Source records
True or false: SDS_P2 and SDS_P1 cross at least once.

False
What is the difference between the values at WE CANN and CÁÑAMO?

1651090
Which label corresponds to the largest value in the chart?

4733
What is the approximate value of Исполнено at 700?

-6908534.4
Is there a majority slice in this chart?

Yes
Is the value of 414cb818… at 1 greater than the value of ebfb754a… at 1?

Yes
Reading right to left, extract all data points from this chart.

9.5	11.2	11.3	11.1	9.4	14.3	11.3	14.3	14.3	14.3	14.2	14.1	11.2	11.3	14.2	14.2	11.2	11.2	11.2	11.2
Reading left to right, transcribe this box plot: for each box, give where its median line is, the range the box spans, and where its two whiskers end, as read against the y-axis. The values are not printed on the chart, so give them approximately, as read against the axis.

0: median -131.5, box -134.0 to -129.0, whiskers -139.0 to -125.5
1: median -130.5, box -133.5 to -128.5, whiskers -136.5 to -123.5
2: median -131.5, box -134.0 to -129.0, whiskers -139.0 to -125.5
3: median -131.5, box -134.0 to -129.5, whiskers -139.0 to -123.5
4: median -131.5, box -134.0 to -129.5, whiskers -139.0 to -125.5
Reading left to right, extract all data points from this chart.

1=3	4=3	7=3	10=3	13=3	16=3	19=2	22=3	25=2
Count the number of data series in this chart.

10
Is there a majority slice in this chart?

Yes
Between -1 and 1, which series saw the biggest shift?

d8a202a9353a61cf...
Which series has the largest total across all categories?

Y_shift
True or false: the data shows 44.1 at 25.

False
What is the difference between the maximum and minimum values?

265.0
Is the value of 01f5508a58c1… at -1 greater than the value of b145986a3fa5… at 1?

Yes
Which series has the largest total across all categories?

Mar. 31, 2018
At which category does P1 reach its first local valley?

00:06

## What you are asked to do
List each line in the entries above that contains the string "data", copying every such line in full.

## Exercise response
Reading right to left, extract all data points from this chart.
Reading left to right, extract all data points from this chart.
Count the number of data series in this chart.
True or false: the data shows 44.1 at 25.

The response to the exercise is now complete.